Jeff Harmening: Yeah. Thanks, David. This is Jeff. I would say in the presentation we shared four things we’re working on and a couple of the things we know that we can improve upon to improve the profile of the business. And two of them where we feel good about, and that’s important, because it shows that the Blue brand is still strong. And so, as we look at Life Protection Formula, we’ve changed our advertising on that, and the business has responded nicely, and we’ve seen steady improvements there. We have changed the merchandising on our Treats business, and while it’s not all the way to bright, we’ve seen significant improvement throughout the second quarter on that business, and yet the results are still not what we want to be.

And so that leads to what needs to come next. And I think there are really a couple of businesses that we need to improve. One is our wet business and our wet pet food. And so, you’ll see us introduce some value and variety packs in the back half of the year starting in January, and that — we’d like to see improvements in that. And then the biggest fixes, which will take a little bit longer and they’re kind of interlinked, but they’re not the same. One is Wilderness, and we really need to reposition the Wilderness brand and do some work on that, and that’ll take a little while to get back to full health. The other is that, we have — the pet specialty channel in itself has not done particularly well. We over-indexed in that channel, and there are some things we can probably do to perform better in that channel, even while we keep investing to grow our food, drug and mass channel, which we’re quite pleased with the results and online with the results.

The other thing I guess I would add is, we did have — as we look at the back half of the year, the reason we’re not saying recovery or stabilization is that, in the back half, we had shipments ahead of sales last year and so we’re lapping. That’s particularly true in the third quarter. And so, even to the extent we see some stabilization in the sales trends in pet, the reported net sales are going to lag that because of some inventory build in the back half of the year. So, those are the things that we need to do. Some of them are underway, and we like what we see so far. And there are a couple more that we really need to work on. It’ll take a little bit longer.

David Palmer: Thank you.

Operator: Our next question is coming from the line of Andrew Lazar with Barclays. Please go ahead.

Andrew Lazar: Great. Thanks so much. Good morning, everybody.
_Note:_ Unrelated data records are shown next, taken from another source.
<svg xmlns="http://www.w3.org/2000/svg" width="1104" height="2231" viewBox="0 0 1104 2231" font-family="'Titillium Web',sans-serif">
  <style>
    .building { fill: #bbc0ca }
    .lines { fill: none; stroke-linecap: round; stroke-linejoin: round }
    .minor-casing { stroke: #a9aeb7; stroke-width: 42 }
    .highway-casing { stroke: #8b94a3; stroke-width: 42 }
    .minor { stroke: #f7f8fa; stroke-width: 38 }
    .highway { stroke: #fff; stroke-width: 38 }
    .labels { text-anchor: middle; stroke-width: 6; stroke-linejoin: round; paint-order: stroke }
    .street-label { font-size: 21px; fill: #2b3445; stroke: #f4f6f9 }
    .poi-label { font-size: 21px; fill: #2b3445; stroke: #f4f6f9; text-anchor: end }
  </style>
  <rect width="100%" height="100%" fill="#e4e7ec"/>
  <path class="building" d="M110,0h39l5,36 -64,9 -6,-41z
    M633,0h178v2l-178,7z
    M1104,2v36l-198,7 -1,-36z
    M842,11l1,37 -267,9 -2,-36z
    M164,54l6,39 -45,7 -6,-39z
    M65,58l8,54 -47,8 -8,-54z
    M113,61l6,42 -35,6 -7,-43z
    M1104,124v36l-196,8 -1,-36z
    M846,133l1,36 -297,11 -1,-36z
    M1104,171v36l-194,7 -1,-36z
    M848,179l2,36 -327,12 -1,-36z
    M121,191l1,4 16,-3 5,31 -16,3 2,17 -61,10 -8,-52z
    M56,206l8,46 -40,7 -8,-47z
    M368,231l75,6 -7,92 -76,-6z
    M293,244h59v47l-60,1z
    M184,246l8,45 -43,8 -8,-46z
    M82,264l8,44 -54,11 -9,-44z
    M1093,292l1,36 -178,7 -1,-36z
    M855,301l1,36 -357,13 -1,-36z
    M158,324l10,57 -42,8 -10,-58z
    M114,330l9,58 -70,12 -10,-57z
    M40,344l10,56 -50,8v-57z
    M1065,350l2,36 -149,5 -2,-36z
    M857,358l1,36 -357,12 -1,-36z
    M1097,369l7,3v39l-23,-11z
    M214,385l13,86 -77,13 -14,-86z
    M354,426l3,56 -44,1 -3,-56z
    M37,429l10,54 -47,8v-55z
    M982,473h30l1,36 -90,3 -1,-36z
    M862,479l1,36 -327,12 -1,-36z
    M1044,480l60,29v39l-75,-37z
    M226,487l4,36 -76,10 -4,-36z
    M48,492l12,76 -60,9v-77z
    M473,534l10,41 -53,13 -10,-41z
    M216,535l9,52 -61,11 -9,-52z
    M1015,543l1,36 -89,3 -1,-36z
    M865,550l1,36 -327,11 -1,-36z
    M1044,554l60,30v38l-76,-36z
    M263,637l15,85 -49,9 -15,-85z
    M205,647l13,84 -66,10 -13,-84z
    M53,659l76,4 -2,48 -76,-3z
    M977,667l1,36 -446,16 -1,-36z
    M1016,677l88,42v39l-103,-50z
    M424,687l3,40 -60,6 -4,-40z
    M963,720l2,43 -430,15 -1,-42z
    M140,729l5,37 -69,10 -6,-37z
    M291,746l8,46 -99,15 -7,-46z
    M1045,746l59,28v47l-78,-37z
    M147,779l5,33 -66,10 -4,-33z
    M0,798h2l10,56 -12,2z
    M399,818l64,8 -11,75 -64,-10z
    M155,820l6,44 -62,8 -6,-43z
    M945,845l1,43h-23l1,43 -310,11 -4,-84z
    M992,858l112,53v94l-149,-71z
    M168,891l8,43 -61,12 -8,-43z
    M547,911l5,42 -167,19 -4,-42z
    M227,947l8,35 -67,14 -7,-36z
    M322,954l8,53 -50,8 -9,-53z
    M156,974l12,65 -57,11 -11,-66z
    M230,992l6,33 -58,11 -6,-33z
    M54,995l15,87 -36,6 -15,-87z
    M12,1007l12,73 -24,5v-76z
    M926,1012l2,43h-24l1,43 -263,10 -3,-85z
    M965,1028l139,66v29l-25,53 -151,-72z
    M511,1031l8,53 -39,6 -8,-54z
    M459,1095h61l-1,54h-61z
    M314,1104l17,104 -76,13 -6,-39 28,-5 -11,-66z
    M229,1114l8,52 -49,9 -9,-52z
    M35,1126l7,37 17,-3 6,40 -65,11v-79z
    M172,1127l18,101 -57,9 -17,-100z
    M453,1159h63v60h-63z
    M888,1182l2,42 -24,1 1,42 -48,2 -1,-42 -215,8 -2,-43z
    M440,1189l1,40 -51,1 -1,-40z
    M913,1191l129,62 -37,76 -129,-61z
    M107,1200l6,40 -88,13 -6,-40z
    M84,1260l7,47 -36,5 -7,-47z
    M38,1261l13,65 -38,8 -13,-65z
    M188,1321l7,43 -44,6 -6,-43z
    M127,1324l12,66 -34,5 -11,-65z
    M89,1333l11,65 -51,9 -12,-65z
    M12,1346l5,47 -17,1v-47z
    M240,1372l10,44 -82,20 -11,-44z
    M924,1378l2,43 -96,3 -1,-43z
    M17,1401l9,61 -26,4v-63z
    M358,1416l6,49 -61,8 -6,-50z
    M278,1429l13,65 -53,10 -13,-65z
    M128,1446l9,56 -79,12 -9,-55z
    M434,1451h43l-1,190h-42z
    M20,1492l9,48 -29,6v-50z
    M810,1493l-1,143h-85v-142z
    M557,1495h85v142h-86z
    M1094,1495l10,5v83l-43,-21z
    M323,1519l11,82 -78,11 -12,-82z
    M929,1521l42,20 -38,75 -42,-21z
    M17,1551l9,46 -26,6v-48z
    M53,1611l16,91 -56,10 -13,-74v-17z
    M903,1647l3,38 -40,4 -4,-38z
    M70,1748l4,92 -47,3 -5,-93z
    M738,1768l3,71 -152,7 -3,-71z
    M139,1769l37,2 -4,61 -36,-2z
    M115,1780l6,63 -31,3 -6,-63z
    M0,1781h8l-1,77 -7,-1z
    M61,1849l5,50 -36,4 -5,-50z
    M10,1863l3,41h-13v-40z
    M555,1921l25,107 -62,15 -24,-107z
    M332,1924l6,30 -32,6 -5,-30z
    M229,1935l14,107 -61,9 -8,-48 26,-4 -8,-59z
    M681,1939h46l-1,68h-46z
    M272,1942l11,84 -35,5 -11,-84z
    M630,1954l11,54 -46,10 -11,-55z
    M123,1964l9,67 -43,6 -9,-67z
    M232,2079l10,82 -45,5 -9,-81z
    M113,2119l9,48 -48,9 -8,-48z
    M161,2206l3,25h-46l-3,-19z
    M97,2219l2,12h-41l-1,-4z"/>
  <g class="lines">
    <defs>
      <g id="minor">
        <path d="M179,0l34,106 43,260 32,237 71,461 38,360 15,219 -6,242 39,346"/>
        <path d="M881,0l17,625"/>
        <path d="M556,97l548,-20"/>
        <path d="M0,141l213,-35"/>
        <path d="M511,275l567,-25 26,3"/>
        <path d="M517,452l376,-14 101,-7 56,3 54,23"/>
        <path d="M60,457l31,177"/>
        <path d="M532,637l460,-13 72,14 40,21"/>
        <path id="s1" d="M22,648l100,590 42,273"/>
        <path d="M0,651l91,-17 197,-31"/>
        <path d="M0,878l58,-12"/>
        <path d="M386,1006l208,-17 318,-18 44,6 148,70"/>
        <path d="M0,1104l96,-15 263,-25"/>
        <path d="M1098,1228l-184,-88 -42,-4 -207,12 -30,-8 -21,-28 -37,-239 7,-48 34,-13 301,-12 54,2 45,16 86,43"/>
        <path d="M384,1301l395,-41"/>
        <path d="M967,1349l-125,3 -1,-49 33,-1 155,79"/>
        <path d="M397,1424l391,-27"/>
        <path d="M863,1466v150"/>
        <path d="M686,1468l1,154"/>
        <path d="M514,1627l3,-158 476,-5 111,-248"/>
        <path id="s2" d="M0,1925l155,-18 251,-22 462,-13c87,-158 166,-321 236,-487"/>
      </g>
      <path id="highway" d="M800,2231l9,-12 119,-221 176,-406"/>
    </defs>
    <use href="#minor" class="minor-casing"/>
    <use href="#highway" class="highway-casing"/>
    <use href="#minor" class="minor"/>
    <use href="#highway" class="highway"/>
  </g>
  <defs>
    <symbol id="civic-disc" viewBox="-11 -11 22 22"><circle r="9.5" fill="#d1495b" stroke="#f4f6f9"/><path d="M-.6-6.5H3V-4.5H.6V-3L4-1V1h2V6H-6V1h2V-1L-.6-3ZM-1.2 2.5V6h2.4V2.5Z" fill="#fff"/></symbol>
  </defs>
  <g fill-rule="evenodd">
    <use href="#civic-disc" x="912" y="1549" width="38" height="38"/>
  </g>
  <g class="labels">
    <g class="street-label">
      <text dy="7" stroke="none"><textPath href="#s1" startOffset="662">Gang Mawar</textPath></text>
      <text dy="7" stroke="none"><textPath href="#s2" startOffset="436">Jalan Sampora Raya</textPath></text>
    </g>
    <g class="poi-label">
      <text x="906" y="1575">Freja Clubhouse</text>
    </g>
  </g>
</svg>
Jeff Harmening: Good morning.

Andrew Lazar: And, Jeff, I wanted to maybe chat a bit about — I realize as you’ve talked about in the prepared remarks, the company has some EPS flexibility despite the weaker sales in the form of lower sort of compensation expense versus last year. The HMM, that’s been stepped up, some more share repurchase versus your sort of initial expectations. So, I guess, my question is, is 2024 a year where maybe the company perhaps should lean in even more and maybe be a little less concerned about sort of a specific EPS range, if you will, in order to set it up — set the company up for more sustainable sort of growth in 2025 and beyond? That’s a question I’m sort of getting a lot this morning, so I just wanted to get your thoughts on that if I could.